Tarefas a realizar:
1 – Repita com exatidão o trecho do texto sobre a política alemã para a China, de "Soando duro perante" a "hostilidade da China em relação a Taiwan.".
2 – Prossiga o texto sobre a política alemã para a China a partir da última frase apresentada.

Texto do documento:
Finian Cunningham

Finian Cunningham

Jornalista, escritor e antigo editor de política internacional


Não contente com o suicídio económico da sua nação devido à deterioração das relações com a Rússia, o governo alemão quer agora enterrar o cadáver, sabotando as relações comerciais com a China


Robert Habeck, ministro alemão da Economia, irritou Pequim ao dizer a uma cimeira do G7 na semana passada que Berlim pretendia adoptar uma nova política para a China a fim de "reduzir a dependência económica". Habeck disse que a Alemanha se esforçaria por assumir um controlo mais rigoroso sobre o investimento estrangeiro chinês e afastar-se da dependência alemã em relação à China no que diz respeito a produtos-chave, tais como semicondutores, baterias e outros produtos electrónicos.

Soando duro perante outros membros ocidentais do fórum do G7 (um clube de elite redundante, se é que alguma vez existiu), Habeck disse, "a ingenuidade em relação à China acabou". Ele disse que as relações comerciais deixariam de ser vistas isoladamente de alegadas violações dos direitos humanos e outras preocupações internacionais, presumivelmente significando a alegada hostilidade da China em relação a Taiwan.

Pequim bateu nas observações de Habeck e retorquiu que era ele quem estava a ser "ingénuo" na tentativa de prejudicar as relações bilaterais mutuamente benéficas.

O chanceler alemão Olaf Scholz redobrou a provocação no fim-de-semana, quando foi questionado sobre a posição da China em relação a Taiwan. Scholz deu a entender que Pequim foi a parte hostil nas recentes tensões sobre o território da ilha separatista. Ele advertiu a China: "É importante que banamos a violência das relações internacionais".

Foi outra bandeira vermelha a ser acenada por Berlim na cara da China. Scholz parece não perceber, ou não quer perceber, que Taiwan é uma parte soberana da China. Este é o facto legal dos tratados das Nações Unidas e da política "Uma só China" internacionalmente aceite. São os Estados Unidos, Grã-Bretanha, Austrália, França e Alemanha que estão cada vez mais a destacar forças militares nas águas territoriais da China que estão a causar tensões perigosas e a obrigar Pequim a tomar uma posição mais dura na defesa da sua soberania, incluindo as suas legítimas reivindicações sobre Taiwan.

O que é que os líderes alemães estão a fazer? A imprudência da sua posição e os danos infligidos à economia da nação fazem-nos questionar de quem são os seus interesses ao serviço. Certamente, ao que parece, não os interesses da população alemã.

A Alemanha, o motor económico da União Europeia, está a bater de cabeça com a sua sabotagem insana do comércio de energia com a Rússia. Faz lembrar aqueles testes de colisão de carros em câmara lenta, em que os bonecos são atirados para o pára-brisas. Agora está a dirigir-se para uma muralha chinesa.

O corte auto-imposto no fornecimento de gás da Rússia está a destruir a indústria alemã e a mergulhar a população num Inverno de miséria e privação incalculáveis. Muitos observadores, incluindo o presidente russo Vladimir Putin, estão perplexos com o abraço voluntário do suicídio económico que o governo alemão está a precipitar.

Entradas de dados recolhidas:
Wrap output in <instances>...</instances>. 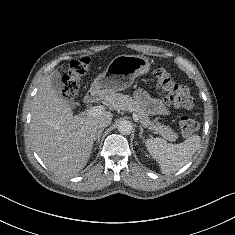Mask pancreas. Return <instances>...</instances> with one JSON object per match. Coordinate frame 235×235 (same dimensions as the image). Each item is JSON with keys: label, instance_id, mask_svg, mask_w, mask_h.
<instances>
[{"label": "pancreas", "instance_id": "1", "mask_svg": "<svg viewBox=\"0 0 235 235\" xmlns=\"http://www.w3.org/2000/svg\"><path fill=\"white\" fill-rule=\"evenodd\" d=\"M105 101L114 109L135 112L140 123L144 127H148L150 130L154 131V133L161 135L165 139L175 141L178 138L177 133H175L169 126L161 125L159 122L154 123L150 121L148 114L129 95L111 92L105 96Z\"/></svg>", "mask_w": 235, "mask_h": 235}]
</instances>
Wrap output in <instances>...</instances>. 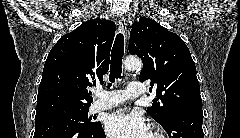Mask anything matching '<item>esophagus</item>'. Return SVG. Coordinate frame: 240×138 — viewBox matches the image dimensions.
Wrapping results in <instances>:
<instances>
[{"label": "esophagus", "mask_w": 240, "mask_h": 138, "mask_svg": "<svg viewBox=\"0 0 240 138\" xmlns=\"http://www.w3.org/2000/svg\"><path fill=\"white\" fill-rule=\"evenodd\" d=\"M119 30L121 31V33L124 35L125 39H126V35H127V19L124 15H120L119 17Z\"/></svg>", "instance_id": "34e87169"}]
</instances>
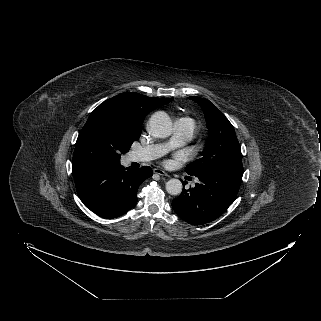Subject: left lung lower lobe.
<instances>
[{
	"label": "left lung lower lobe",
	"mask_w": 321,
	"mask_h": 321,
	"mask_svg": "<svg viewBox=\"0 0 321 321\" xmlns=\"http://www.w3.org/2000/svg\"><path fill=\"white\" fill-rule=\"evenodd\" d=\"M243 176V167L216 168L197 175L200 183L183 188L173 200L174 211L192 225L218 218L235 200Z\"/></svg>",
	"instance_id": "obj_1"
}]
</instances>
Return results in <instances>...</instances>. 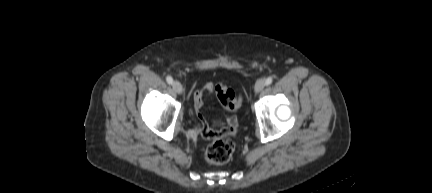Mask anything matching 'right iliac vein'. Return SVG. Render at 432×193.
I'll return each mask as SVG.
<instances>
[{
    "instance_id": "right-iliac-vein-1",
    "label": "right iliac vein",
    "mask_w": 432,
    "mask_h": 193,
    "mask_svg": "<svg viewBox=\"0 0 432 193\" xmlns=\"http://www.w3.org/2000/svg\"><path fill=\"white\" fill-rule=\"evenodd\" d=\"M172 87L173 90L177 93V94H181L183 92V87L181 85V83L179 81H174L172 83Z\"/></svg>"
}]
</instances>
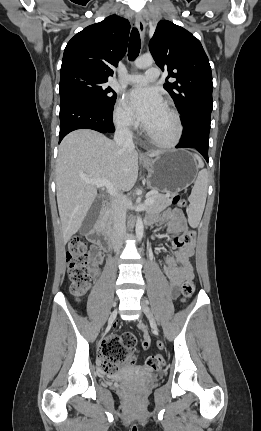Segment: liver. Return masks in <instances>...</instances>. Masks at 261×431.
Wrapping results in <instances>:
<instances>
[{
    "label": "liver",
    "mask_w": 261,
    "mask_h": 431,
    "mask_svg": "<svg viewBox=\"0 0 261 431\" xmlns=\"http://www.w3.org/2000/svg\"><path fill=\"white\" fill-rule=\"evenodd\" d=\"M161 151L148 155L155 157ZM138 152L123 149L101 133L79 129L61 142L56 164V194L64 243L80 229L97 196L85 180L107 179L118 191L131 190L138 177Z\"/></svg>",
    "instance_id": "6515ba94"
}]
</instances>
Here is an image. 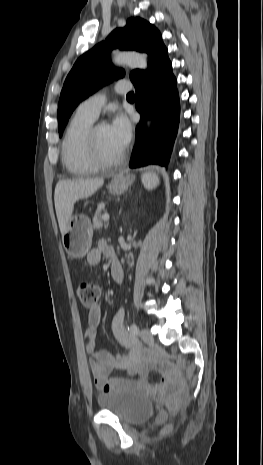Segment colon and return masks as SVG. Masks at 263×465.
Here are the masks:
<instances>
[{"mask_svg": "<svg viewBox=\"0 0 263 465\" xmlns=\"http://www.w3.org/2000/svg\"><path fill=\"white\" fill-rule=\"evenodd\" d=\"M77 292L81 304L86 308L94 307L100 297L99 286L89 281L81 282ZM181 389V383L175 379L173 382L166 385L158 395V397L167 401V406L172 412L176 411L181 403Z\"/></svg>", "mask_w": 263, "mask_h": 465, "instance_id": "5ec220e1", "label": "colon"}]
</instances>
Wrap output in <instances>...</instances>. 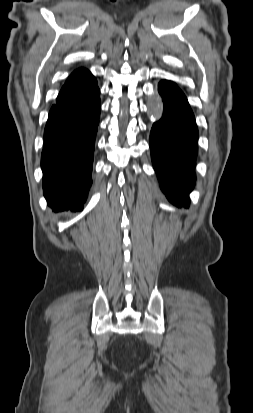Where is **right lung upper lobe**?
<instances>
[{
    "mask_svg": "<svg viewBox=\"0 0 253 413\" xmlns=\"http://www.w3.org/2000/svg\"><path fill=\"white\" fill-rule=\"evenodd\" d=\"M97 81L95 77L86 69L80 68L75 70L67 79L62 87L57 102L73 98L80 93L90 89Z\"/></svg>",
    "mask_w": 253,
    "mask_h": 413,
    "instance_id": "1",
    "label": "right lung upper lobe"
}]
</instances>
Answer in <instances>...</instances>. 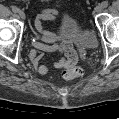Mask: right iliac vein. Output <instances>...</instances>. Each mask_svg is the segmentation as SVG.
Returning a JSON list of instances; mask_svg holds the SVG:
<instances>
[{"label": "right iliac vein", "mask_w": 119, "mask_h": 119, "mask_svg": "<svg viewBox=\"0 0 119 119\" xmlns=\"http://www.w3.org/2000/svg\"><path fill=\"white\" fill-rule=\"evenodd\" d=\"M18 14H19L21 19H25V12L23 10H19Z\"/></svg>", "instance_id": "63e3f726"}]
</instances>
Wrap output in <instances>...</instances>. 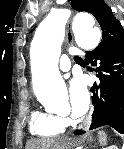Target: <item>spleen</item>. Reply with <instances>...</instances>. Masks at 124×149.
Returning <instances> with one entry per match:
<instances>
[{
    "mask_svg": "<svg viewBox=\"0 0 124 149\" xmlns=\"http://www.w3.org/2000/svg\"><path fill=\"white\" fill-rule=\"evenodd\" d=\"M98 135H99V142H100L102 145H105L106 142H107V136H106V134H105L103 131H99V132H98Z\"/></svg>",
    "mask_w": 124,
    "mask_h": 149,
    "instance_id": "spleen-1",
    "label": "spleen"
}]
</instances>
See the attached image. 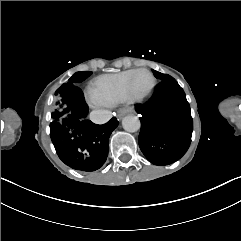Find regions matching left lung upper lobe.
<instances>
[{
	"mask_svg": "<svg viewBox=\"0 0 241 241\" xmlns=\"http://www.w3.org/2000/svg\"><path fill=\"white\" fill-rule=\"evenodd\" d=\"M153 73H154L155 77L160 79V80H166V79H170L171 78V76H169L167 74H162V73L154 71V70H153Z\"/></svg>",
	"mask_w": 241,
	"mask_h": 241,
	"instance_id": "left-lung-upper-lobe-1",
	"label": "left lung upper lobe"
}]
</instances>
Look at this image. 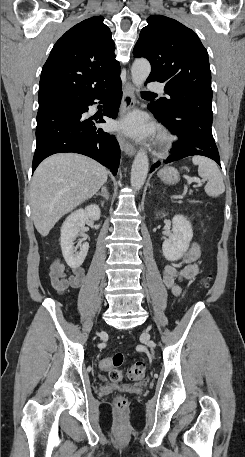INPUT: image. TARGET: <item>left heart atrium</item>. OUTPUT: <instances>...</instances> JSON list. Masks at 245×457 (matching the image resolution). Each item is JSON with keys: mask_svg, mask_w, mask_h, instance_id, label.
I'll list each match as a JSON object with an SVG mask.
<instances>
[{"mask_svg": "<svg viewBox=\"0 0 245 457\" xmlns=\"http://www.w3.org/2000/svg\"><path fill=\"white\" fill-rule=\"evenodd\" d=\"M126 132L134 135H145L149 133L145 117L141 114L128 116L120 125Z\"/></svg>", "mask_w": 245, "mask_h": 457, "instance_id": "left-heart-atrium-1", "label": "left heart atrium"}]
</instances>
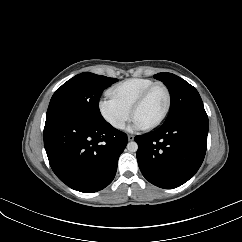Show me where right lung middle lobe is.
I'll return each mask as SVG.
<instances>
[{"label": "right lung middle lobe", "instance_id": "dd1d6c3e", "mask_svg": "<svg viewBox=\"0 0 242 242\" xmlns=\"http://www.w3.org/2000/svg\"><path fill=\"white\" fill-rule=\"evenodd\" d=\"M117 81L116 78L84 72L68 80L53 94L46 121L58 117H80L105 121L99 111L102 91Z\"/></svg>", "mask_w": 242, "mask_h": 242}]
</instances>
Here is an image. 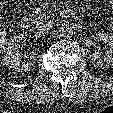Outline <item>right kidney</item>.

Respostas do exercício:
1 –
Soando duro perante outros membros ocidentais do fórum do G7 (um clube de elite redundante, se é que alguma vez existiu), Habeck disse, "a ingenuidade em relação à China acabou". Ele disse que as relações comerciais deixariam de ser vistas isoladamente de alegadas violações dos direitos humanos e outras preocupações internacionais, presumivelmente significando a alegada hostilidade da China em relação a Taiwan.

2 –
Durante décadas, a economia alemã orientada para a exportação tem sido impulsionada por um fornecimento abundante de gás natural e petróleo russo a baixo preço. O governo de coligação em Berlim, que substituiu a administração de Angela Merkel no final do ano passado, cortou as ligações com Moscovo como parte do seu apoio à política de Washington de isolamento da Rússia. A Alemanha fez tudo para apoiar o regime de Kiev apoiado pelos EUA com armas pesadas fornecidas à Ucrânia numa guerra com a Rússia.

Lá se vai a admoestação de Scholz à China para "proibir o uso da violência nas relações internacionais". Berlim está a alimentar o conflito na Ucrânia e, juntamente com os EUA e outras potências da NATO, está a impedir qualquer processo diplomático para encontrar uma resolução pacífica com a Rússia.

Se o golpe de morte para a economia alemã não foi suficientemente mau devido à política imprudente em relação à Rússia, agora Berlim quer matar as relações com Pequim.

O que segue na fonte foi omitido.